With the North-east having just decided to abandon its own devolution deal, the suspicion is growing that the new government is allowing the initiative to wither on the vine.

Martin Curtis, associate director at lobbying firm Curtin & Co and a former Conservative leader of Cambridgeshire county council, suspects that while May won’t call a halt to the devolution drive, authorities are less likely to have to accept a directly elected mayor in return for additional powers.

Will Theresa May prioritise housing?

Perhaps more fundamental will be trying to work out what May’s brand of One Nation Conservatism means for construction.

Curtis expects to see May put some “meat on the bones” of her professed commitment to a more inclusive Conservatism.

The HBF’s Slaughter argues that building more homes is one way the Conservatives could spread economic benefits around the country. “Housing is one of the issues where inequalities of life chances and wealth are evident.”

The industry will be seeking reassurance from May that she understands the importance of housing.
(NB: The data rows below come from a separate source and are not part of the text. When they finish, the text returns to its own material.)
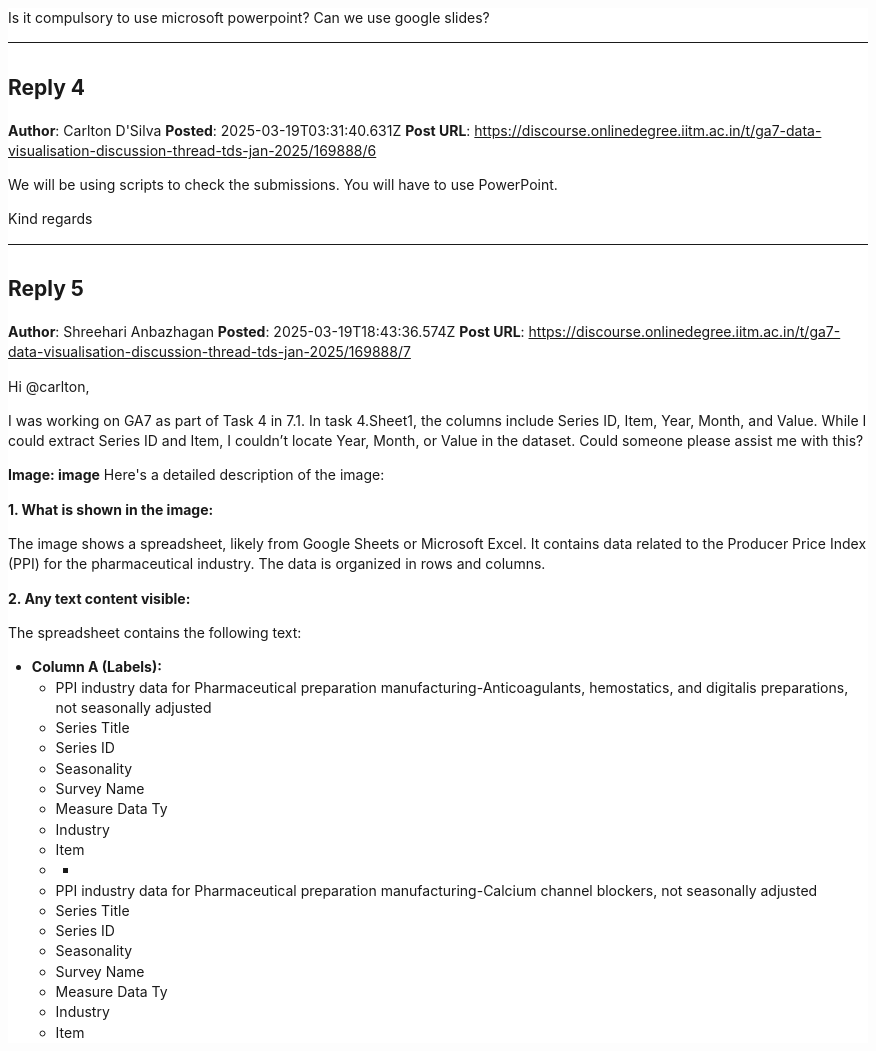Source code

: Is it compulsory to use microsoft powerpoint? Can we use google slides?

---

## Reply 4
**Author**: Carlton D'Silva
**Posted**: 2025-03-19T03:31:40.631Z
**Post URL**: https://discourse.onlinedegree.iitm.ac.in/t/ga7-data-visualisation-discussion-thread-tds-jan-2025/169888/6

We will be using scripts to check the submissions. You will have to use PowerPoint.

Kind regards

---

## Reply 5
**Author**: Shreehari Anbazhagan
**Posted**: 2025-03-19T18:43:36.574Z
**Post URL**: https://discourse.onlinedegree.iitm.ac.in/t/ga7-data-visualisation-discussion-thread-tds-jan-2025/169888/7

Hi @carlton,

I was working on GA7 as part of Task 4 in 7.1. In task 4.Sheet1, the columns include Series ID, Item, Year, Month, and Value. While I could extract Series ID and Item, I couldn’t locate Year, Month, or Value in the dataset. Could someone please assist me with this?

**Image: image**
Here's a detailed description of the image:

**1. What is shown in the image:**

The image shows a spreadsheet, likely from Google Sheets or Microsoft Excel. It contains data related to the Producer Price Index (PPI) for the pharmaceutical industry. The data is organized in rows and columns.

**2. Any text content visible:**

The spreadsheet contains the following text:

*   **Column A (Labels):**
    *   PPI industry data for Pharmaceutical preparation manufacturing-Anticoagulants, hemostatics, and digitalis preparations, not seasonally adjusted
    *   Series Title
    *   Series ID
    *   Seasonality
    *   Survey Name
    *   Measure Data Ty
    *   Industry
    *   Item
    *   -
    *   PPI industry data for Pharmaceutical preparation manufacturing-Calcium channel blockers, not seasonally adjusted
    *   Series Title
    *   Series ID
    *   Seasonality
    *   Survey Name
    *   Measure Data Ty
    *   Industry
    *   Item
She sent out a worrying signal in July’s reshuffle when the new housing and planning minister Gavin Barwell was also given responsibility for London, effectively splitting the portfolio.
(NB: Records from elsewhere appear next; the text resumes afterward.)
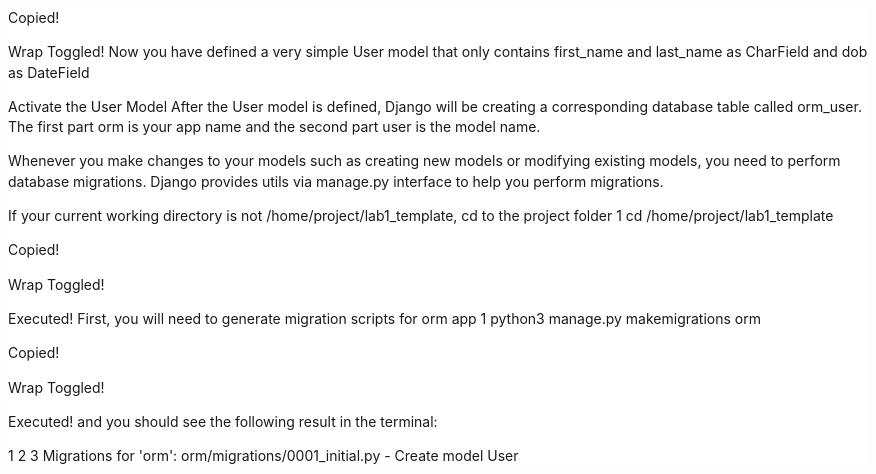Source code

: Copied!

Wrap Toggled!
Now you have defined a very simple User model that only contains first_name and last_name as CharField
and dob as DateField




























Activate the User Model
After the User model is defined, Django will be creating a corresponding database table
called orm_user. The first part orm is your app name and the second part user is the model name.

Whenever you make changes to your models such as creating new models or modifying existing models, you need to perform database migrations. Django provides utils via manage.py interface to help you perform migrations.

If your current working directory is not /home/project/lab1_template, cd to the project folder
1
cd /home/project/lab1_template

Copied!

Wrap Toggled!

Executed!
First, you will need to generate migration scripts for orm app
1
python3 manage.py makemigrations orm

Copied!

Wrap Toggled!

Executed!
and you should see the following result in the terminal:

1
2
3
Migrations for 'orm':
  orm/migrations/0001_initial.py
    - Create model User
In the meantime, the government has a lot of unfinished business to resolve from the Housing and Planning Act, which limped onto the statute book in May following a particularly torrid parliamentary passage.
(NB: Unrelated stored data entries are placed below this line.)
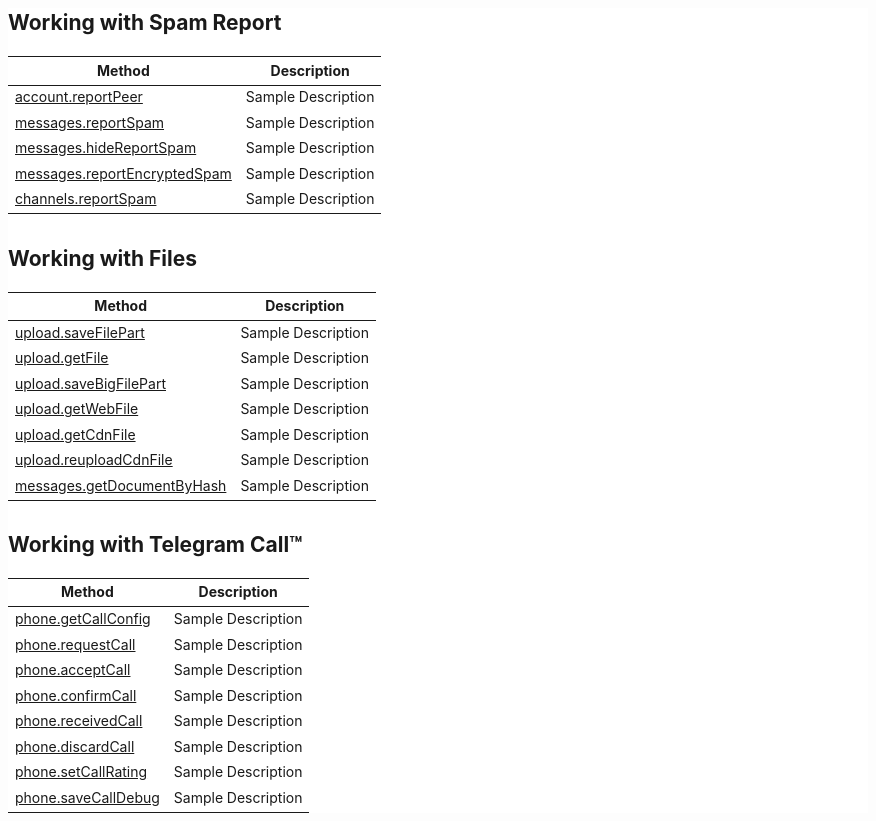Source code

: 

## Working with Spam Report 

| Method | Description |
|--------|-------------|
| [account.reportPeer](method/account.reportPeer.md) | Sample Description |
| [messages.reportSpam](method/messages.reportSpam.md) | Sample Description |
| [messages.hideReportSpam](method/messages.hideReportSpam.md) | Sample Description |
| [messages.reportEncryptedSpam](method/messages.reportEncryptedSpam.md) | Sample Description |
| [channels.reportSpam](method/channels.reportSpam.md) | Sample Description |


## Working with Files 

| Method | Description |
|--------|-------------|
| [upload.saveFilePart](method/upload.saveFilePart.md) | Sample Description |
| [upload.getFile](method/upload.getFile.md) | Sample Description |
| [upload.saveBigFilePart](method/upload.saveBigFilePart.md) | Sample Description |
| [upload.getWebFile](method/upload.getWebFile.md) | Sample Description |
| [upload.getCdnFile](method/upload.getCdnFile.md) | Sample Description |
| [upload.reuploadCdnFile](method/upload.reuploadCdnFile.md) | Sample Description |
| [messages.getDocumentByHash](method/messages.getDocumentByHash.md) | Sample Description |


## Working with Telegram Call™ 

| Method | Description |
|--------|-------------|
| [phone.getCallConfig](method/phone.getCallConfig.md) | Sample Description |
| [phone.requestCall](method/phone.requestCall.md) | Sample Description |
| [phone.acceptCall](method/phone.acceptCall.md) | Sample Description |
| [phone.confirmCall](method/phone.confirmCall.md) | Sample Description |
| [phone.receivedCall](method/phone.receivedCall.md) | Sample Description |
| [phone.discardCall](method/phone.discardCall.md) | Sample Description |
| [phone.setCallRating](method/phone.setCallRating.md) | Sample Description |
| [phone.saveCallDebug](method/phone.saveCallDebug.md) | Sample Description |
Labour’s Healey says that the government is finding it “very hard” to work out how to implement the provisions of the act.

Scant detail has been provided so far on how its provisions, notably the proposed new system of allowing fast-track planning in designated zones and starter homes, will work in practice. Housebuilders and contractors will be looking for further clarification during the Tory conference.

Barwell and his boss, the communities and local government secretary Sajid Javid, have made it clear that the push to extend home ownership will continue. Indeed Barwell told the Mail on Sunday last weekend that the rules on who is eligible for shared ownership properties will be relaxed, enabling higher income households to participate in such schemes.

But Healey believes that a truly One Nation approach to housing would involve a rethink of the act’s focus on starter homes for sale.

“If she [May] wants to make good on what she said on the steps of Downing Street, she has to recognise housing aspirations which are not just about home ownership. Under Cameron and Osborne, the Conservatives were very blinkered about anything that wasn’t about home ownership. It’s an essential element but it has to be broader than that.”

The FMB’s Dixon would be relaxed if the government took a less one-eyed approach to tenure, such as by widening the definition of what counts as a starter home for planning purposes. “In the Cameron/ Osborne government there was a big emphasis on home ownership, which perhaps crowded out other types of new supply from the equation.

“Having a broader mix of tenures can be helpful for the broader health of the industry.”

Over the next few weeks politicians will be keen to come up with appealing housing policy initiatives for their party faithful, whether they appeal to the industry is another matter.

This article was originally printed with the headline: “It’s my party”.